# Task details:
Find "thumb ip: (392, 590)" in the material below and restate exactly the line holding it together with every line that comes after.

╭─ Data section

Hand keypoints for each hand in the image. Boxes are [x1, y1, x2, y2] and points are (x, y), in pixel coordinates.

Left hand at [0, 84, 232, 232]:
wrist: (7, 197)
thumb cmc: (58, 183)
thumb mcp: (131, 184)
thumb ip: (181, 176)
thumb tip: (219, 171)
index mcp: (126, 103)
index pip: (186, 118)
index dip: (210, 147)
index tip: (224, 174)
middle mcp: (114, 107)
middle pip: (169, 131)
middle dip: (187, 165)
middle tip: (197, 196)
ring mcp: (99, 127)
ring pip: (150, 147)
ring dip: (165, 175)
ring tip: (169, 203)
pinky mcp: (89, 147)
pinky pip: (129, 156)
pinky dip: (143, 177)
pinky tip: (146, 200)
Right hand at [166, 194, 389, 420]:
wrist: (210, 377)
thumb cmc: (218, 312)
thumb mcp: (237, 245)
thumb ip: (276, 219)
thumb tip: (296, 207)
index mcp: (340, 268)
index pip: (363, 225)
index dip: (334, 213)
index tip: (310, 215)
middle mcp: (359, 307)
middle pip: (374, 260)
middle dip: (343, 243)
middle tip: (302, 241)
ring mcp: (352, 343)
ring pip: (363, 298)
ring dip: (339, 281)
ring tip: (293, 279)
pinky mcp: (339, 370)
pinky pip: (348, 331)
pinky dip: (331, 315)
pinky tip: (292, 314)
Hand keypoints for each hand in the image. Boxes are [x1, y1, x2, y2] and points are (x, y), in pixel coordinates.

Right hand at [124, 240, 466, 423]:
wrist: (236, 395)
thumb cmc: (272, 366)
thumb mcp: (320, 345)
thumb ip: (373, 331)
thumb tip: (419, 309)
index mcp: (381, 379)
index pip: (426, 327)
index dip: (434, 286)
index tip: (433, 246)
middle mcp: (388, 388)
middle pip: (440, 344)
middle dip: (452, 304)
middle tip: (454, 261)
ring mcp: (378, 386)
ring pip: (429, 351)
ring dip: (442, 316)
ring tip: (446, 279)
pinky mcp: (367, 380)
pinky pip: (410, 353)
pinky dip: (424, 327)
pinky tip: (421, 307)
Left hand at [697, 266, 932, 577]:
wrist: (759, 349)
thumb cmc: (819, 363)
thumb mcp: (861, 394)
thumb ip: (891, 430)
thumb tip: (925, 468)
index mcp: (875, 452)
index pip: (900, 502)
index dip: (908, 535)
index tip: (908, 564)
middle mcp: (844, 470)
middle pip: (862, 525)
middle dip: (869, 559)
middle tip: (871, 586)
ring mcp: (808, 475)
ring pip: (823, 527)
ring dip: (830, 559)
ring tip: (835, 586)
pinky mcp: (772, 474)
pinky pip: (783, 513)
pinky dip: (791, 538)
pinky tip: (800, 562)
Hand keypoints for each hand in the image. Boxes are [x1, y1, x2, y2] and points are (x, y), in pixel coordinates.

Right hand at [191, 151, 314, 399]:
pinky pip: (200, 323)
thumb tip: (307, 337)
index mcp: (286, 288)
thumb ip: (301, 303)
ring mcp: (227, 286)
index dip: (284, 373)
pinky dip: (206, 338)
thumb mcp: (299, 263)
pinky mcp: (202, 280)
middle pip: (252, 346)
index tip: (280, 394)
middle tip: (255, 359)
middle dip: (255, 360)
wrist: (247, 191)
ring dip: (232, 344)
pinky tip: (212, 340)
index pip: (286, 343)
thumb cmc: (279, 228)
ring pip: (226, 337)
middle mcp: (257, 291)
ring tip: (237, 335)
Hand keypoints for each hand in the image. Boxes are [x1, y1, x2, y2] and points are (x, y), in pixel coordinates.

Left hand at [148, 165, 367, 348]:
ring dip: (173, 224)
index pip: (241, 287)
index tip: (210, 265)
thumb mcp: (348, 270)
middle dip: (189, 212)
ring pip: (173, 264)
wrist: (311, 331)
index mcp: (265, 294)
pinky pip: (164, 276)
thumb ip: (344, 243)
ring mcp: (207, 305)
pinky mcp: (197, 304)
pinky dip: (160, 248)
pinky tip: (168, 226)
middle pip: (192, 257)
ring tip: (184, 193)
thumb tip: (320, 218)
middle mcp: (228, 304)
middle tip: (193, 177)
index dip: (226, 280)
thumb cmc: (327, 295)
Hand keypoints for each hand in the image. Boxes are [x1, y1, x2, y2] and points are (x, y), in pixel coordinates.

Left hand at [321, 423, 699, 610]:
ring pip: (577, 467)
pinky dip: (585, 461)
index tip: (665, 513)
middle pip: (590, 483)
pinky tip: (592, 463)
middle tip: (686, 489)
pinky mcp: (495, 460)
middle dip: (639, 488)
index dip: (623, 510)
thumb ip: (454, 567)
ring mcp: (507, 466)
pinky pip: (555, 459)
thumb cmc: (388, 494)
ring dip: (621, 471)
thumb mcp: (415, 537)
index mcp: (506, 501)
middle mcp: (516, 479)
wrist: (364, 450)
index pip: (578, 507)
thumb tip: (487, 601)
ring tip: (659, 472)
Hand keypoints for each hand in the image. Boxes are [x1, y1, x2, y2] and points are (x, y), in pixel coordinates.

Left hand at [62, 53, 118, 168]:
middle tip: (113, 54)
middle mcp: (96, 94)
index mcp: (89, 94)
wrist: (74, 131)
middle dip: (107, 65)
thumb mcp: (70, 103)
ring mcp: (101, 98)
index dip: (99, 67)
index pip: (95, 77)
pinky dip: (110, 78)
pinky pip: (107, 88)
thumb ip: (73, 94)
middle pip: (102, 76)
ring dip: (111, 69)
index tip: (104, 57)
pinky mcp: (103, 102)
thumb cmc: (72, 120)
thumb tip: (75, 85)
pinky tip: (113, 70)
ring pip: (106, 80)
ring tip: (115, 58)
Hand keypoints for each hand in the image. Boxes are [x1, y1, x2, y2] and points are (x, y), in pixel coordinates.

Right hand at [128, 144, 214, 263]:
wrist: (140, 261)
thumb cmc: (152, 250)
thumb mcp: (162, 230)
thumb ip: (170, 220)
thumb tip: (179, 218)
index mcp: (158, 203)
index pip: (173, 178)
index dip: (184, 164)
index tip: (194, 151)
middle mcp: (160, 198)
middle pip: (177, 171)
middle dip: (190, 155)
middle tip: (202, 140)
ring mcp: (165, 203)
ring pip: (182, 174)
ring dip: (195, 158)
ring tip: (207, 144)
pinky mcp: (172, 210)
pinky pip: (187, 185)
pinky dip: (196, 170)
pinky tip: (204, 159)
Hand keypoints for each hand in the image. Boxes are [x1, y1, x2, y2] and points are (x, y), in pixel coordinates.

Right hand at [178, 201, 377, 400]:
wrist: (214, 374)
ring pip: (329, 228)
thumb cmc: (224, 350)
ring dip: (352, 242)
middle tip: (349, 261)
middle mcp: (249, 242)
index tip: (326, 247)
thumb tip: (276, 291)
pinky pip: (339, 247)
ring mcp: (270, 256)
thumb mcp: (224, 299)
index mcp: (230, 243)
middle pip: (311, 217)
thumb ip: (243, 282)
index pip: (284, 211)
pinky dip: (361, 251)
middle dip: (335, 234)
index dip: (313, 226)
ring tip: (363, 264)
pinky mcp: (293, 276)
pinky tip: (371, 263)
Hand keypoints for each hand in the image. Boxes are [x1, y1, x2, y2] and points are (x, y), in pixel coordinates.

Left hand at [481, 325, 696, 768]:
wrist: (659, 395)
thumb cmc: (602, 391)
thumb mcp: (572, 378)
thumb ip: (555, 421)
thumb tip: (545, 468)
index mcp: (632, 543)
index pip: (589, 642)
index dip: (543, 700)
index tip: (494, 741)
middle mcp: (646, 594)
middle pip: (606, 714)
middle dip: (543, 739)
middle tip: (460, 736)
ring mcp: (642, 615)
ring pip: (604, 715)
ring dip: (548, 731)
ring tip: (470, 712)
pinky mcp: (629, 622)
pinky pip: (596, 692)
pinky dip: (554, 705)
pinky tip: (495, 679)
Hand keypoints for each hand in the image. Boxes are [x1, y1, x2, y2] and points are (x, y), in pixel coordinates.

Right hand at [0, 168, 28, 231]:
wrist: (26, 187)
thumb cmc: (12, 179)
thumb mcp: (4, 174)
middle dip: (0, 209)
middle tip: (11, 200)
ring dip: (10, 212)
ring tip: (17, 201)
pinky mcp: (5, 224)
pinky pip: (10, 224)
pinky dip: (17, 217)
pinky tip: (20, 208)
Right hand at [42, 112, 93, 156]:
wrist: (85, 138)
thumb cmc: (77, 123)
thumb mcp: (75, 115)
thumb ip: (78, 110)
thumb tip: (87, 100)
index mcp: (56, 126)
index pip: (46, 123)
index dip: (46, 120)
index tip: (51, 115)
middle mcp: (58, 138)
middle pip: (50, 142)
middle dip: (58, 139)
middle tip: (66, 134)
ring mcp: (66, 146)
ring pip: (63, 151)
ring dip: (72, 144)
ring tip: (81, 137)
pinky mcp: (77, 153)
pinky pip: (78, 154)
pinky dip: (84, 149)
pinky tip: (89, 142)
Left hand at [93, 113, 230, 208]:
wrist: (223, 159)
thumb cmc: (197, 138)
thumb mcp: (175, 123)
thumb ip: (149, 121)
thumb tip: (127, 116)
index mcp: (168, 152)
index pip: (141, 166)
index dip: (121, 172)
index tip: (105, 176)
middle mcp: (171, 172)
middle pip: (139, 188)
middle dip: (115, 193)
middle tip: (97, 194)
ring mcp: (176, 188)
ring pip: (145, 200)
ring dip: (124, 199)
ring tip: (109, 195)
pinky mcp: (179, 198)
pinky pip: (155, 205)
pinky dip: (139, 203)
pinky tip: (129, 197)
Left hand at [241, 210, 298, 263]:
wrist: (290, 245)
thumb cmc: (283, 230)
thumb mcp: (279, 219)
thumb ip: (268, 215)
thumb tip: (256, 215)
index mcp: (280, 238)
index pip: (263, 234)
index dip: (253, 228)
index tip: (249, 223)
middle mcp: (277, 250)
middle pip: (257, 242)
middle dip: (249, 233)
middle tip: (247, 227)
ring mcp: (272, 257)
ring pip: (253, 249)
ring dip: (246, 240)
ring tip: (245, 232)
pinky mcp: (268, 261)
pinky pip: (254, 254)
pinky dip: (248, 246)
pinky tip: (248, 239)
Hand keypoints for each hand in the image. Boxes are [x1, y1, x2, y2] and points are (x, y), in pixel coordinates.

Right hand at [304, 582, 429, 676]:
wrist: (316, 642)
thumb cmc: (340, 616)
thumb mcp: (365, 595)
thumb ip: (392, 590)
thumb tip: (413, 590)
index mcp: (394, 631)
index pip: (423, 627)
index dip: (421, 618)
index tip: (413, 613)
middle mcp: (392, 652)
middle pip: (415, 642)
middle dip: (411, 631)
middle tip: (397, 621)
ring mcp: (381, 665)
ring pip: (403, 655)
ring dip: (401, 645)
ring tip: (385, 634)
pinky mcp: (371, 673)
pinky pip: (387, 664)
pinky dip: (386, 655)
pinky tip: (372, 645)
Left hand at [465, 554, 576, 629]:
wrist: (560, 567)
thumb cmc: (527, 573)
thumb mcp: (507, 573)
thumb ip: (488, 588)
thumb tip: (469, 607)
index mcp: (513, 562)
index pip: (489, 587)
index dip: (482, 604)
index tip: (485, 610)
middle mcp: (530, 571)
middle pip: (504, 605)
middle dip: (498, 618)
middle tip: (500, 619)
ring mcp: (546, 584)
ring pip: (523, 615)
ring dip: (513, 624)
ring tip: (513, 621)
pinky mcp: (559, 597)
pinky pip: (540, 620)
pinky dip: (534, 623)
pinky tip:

╰─

# Solution to the exercise:
thumb ip: (392, 590)
thumb tip: (413, 590)
index mcp: (394, 631)
index pip: (423, 627)
index dip: (421, 618)
index tip: (413, 613)
middle mcp: (392, 652)
middle pip: (415, 642)
middle dip: (411, 631)
middle tip: (397, 621)
ring mcp: (381, 665)
ring pip: (403, 655)
ring dip: (401, 645)
ring tip: (385, 634)
pinky mcp: (371, 673)
pinky pip: (387, 664)
pinky dip: (386, 655)
pinky tip: (372, 645)
Left hand at [465, 554, 576, 629]:
wrist: (560, 567)
thumb cmc: (527, 573)
thumb mcp: (507, 573)
thumb ip: (488, 588)
thumb tip: (469, 607)
index mcp: (513, 562)
index pip: (489, 587)
index dip: (482, 604)
index tip: (485, 610)
middle mcp: (530, 571)
middle pip: (504, 605)
middle dip: (498, 618)
middle tip: (500, 619)
ring mcp: (546, 584)
ring pip: (523, 615)
ring dip: (513, 624)
ring tip: (513, 621)
pinky mcp: (559, 597)
pinky pip: (540, 620)
pinky dip: (534, 623)
pinky tip:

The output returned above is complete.